(nella foto Uwe Thuernau un cornicione caduto in via Morosini) Ha sorpreso tutti nel giro di pochi minuti, senza che ci fossero segnali di preallerta, tuttavia di fronte all’imprevisto e violento temporale, il sistema di protezione civile comunale è stato rapidamente e pienamente attivato: aperto il Coc (Centro Operativo Comunale), allertati i Vigili del Fuoco e 12 squadre di volontari della Protezione civile della Consulta comunale e provinciale che hanno operato in modo sinergico per liberare le principali arterie cittadine fino a notte inoltrata. Sul campo erano presenti anche dodici pattuglie di polizia locale, coordinate dal Comandante Luigi Altamura, presente personalmente in Centrale operativa. La situazione è tornata alla normalità poco dopo la mezzanotte.
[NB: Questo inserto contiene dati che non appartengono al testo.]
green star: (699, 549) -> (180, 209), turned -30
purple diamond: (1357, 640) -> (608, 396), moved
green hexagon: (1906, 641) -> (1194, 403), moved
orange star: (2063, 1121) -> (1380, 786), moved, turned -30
“La Protezione civile è stata allertata nell’immediatezza dell’evento – ha raccontato Stefania Zivelonghi, assessora alla Sicurezza – dal momento che repentina e senza alcun segnale preventivo è stata la formazione del contesto atmosferico. Efficace il loro intervento in coordinamento con la Polizia Locale. In mattinata ho sentito l’assessora regionale Elisa Venturini alla quale ho rendicontato le operazioni e con la quale abbiamo prospettato un possibile affinamento dei sistemi di attivazione degli interventi per eventi, come quello di ieri, privi di allerta”.
Il temporale che ha colpito Verona tra le 18.10 e le 18.25 di ieri — con pioggia, grandine, fulmini e vento certificato dai sensori dell’Arena fino a 127 km/h — ha provocato la caduta di numerosi alberi, causando forti disagi al traffico su via Torbido, circonvallazione interna, viale Galliano, viale Colombo, vari lungadige e numerose strade periferiche. Danni anche ad alcune aziende nella zona Zai, con scoperchiamento di tetti e caduta di tegole, e in centro storico a plateatici, cornicioni e comignoli. Il Suem 118 non ha segnalato feriti.
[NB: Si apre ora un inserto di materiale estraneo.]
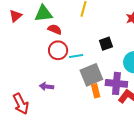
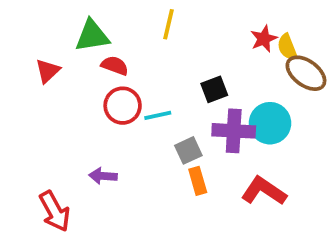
red triangle: (16, 16) -> (48, 71), moved
gray square: (91, 75) -> (188, 150), size x0.6
purple cross: (116, 83) -> (234, 131), moved

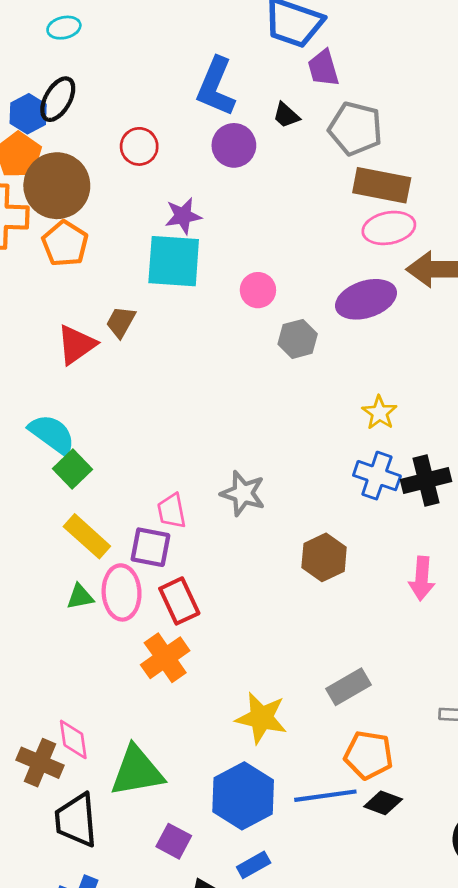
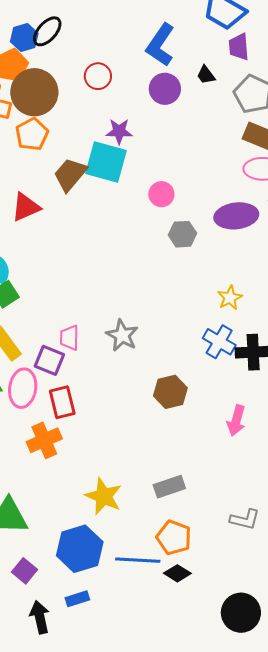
brown trapezoid: (121, 322) -> (70, 174), moved, size x1.5

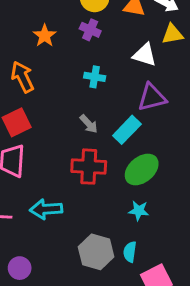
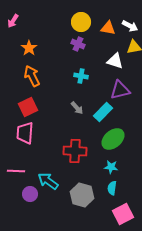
orange star: (45, 36) -> (29, 48), moved
red cross: (89, 167) -> (75, 151), moved
cyan arrow: (46, 209) -> (48, 181), moved, turned 40
cyan semicircle: (130, 252) -> (112, 188), moved
purple circle: (20, 268) -> (30, 194), moved

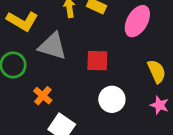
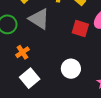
red square: (97, 61) -> (80, 28), moved

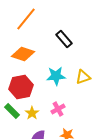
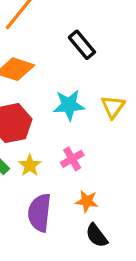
yellow triangle: (83, 77) -> (113, 107), turned -35

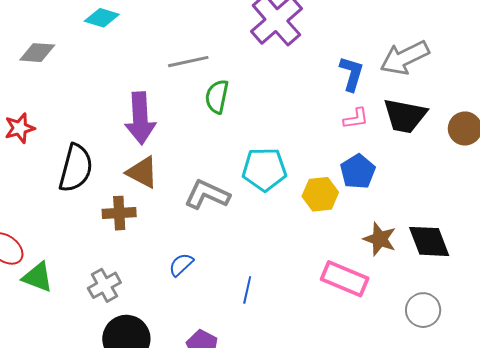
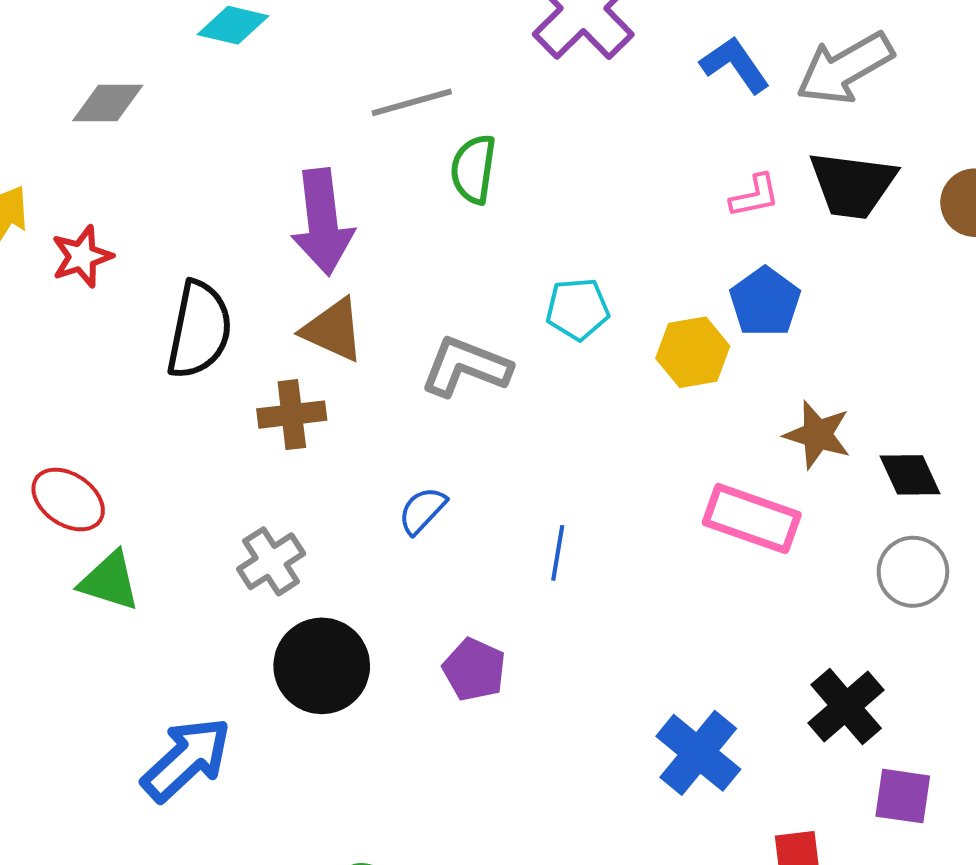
blue L-shape: (352, 74) -> (735, 65), moved, turned -48
cyan pentagon: (264, 169) -> (577, 309), size x0.7
black diamond: (429, 241) -> (910, 475), moved, size x0.7
green triangle: (38, 277) -> (110, 581), moved

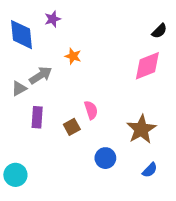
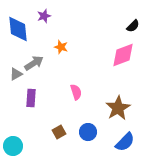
brown square: (72, 127) -> (59, 132), moved
blue semicircle: (150, 170) -> (125, 142), size x1.5

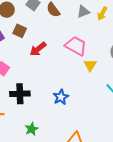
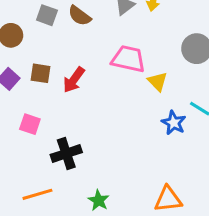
brown square: (20, 31) -> (40, 73), moved
blue star: (61, 97) -> (174, 123), moved

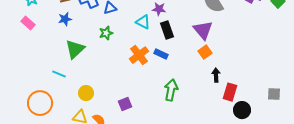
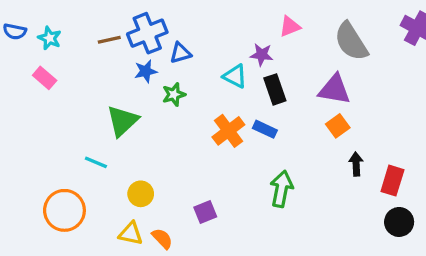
blue star: (65, 19) -> (146, 71), moved
purple triangle: (203, 30) -> (334, 89), turned -40
red rectangle: (230, 92) -> (392, 181), moved

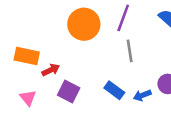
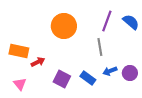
purple line: (123, 18) -> (107, 21), moved
purple square: (69, 92) -> (62, 79), moved
blue arrow: (142, 95) -> (110, 71), moved

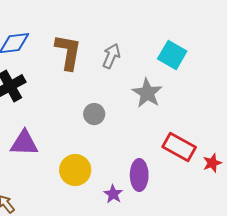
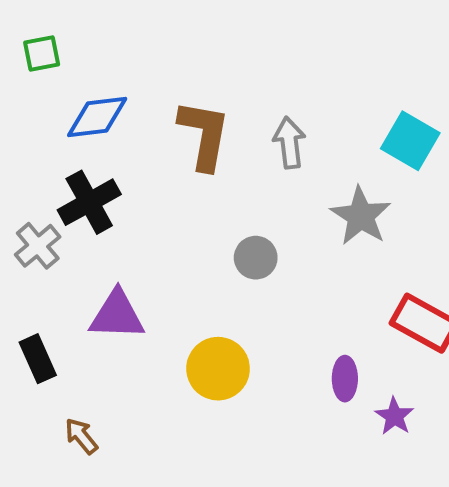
gray arrow: (111, 56) -> (289, 143), turned -30
purple ellipse: (139, 175) -> (345, 379), size x0.7
purple star: (113, 194) -> (394, 416), moved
Amia si è mobilitata da subito con una task force straordinaria, richiamando in servizio il personale del Verde e attingendo eccezionalmente anche dall’area Servizi: 10 le squadre operative che sono intervenute con 3 piattaforme, 4 furgoni con ragno e altri mezzi di supporto. I venti eccezionali hanno infatti causato anche la caduta di numerosi alberi e rami più e meno grossi, sia su aree pubbliche che private.
“Un enorme grazie va al personale, – ha aggiunto Roberto Bechis, presidente di Amia – del settore Verde e dei Servizi, che si è mobilitato fin da subito ieri pomeriggio per far fronte ai danni provocati da questo evento meteo così intenso, lavorando fino a notte inoltrata e di nuovo questa mattina.”
Allo stato attuale, risultano 47 piante cadute o da abbattere perché compromesse. Le segnalazioni di aree dove è necessario intervenire perché risultano rami a terra da rimuovere o da potare sono circa un centinaio: 93. Gli interventi proseguono per grado di priorità e urgenza: avviati già ieri sera prima delle 19, sono tuttora in corso. Spaziano dalla rimozione degli alberi sradicati, all’eliminazione di tutte le piante ritenute non sicure con i relativi interventi di messa in sicurezza e rimozione di tutto il materiale legnoso caduto a terra. Proseguirà nei prossimi giorni, inoltre, il monitoraggio dello stato delle alberature sul territorio e al fine di permettere queste verifiche fondamentali per la pubblica sicurezza, i parchi e i campi gioco rimarranno chiusi fino al termine delle verifiche necessarie e dei relativi interventi di ripristino.
Nei prossimi giorni l’attenzione rimane alta in previsione di ulteriori precipitazioni e di un peggioramento generalizzato delle condizioni meteorologiche, atteso in particolare per le giornate di venerdì 15 e sabato 16 maggio.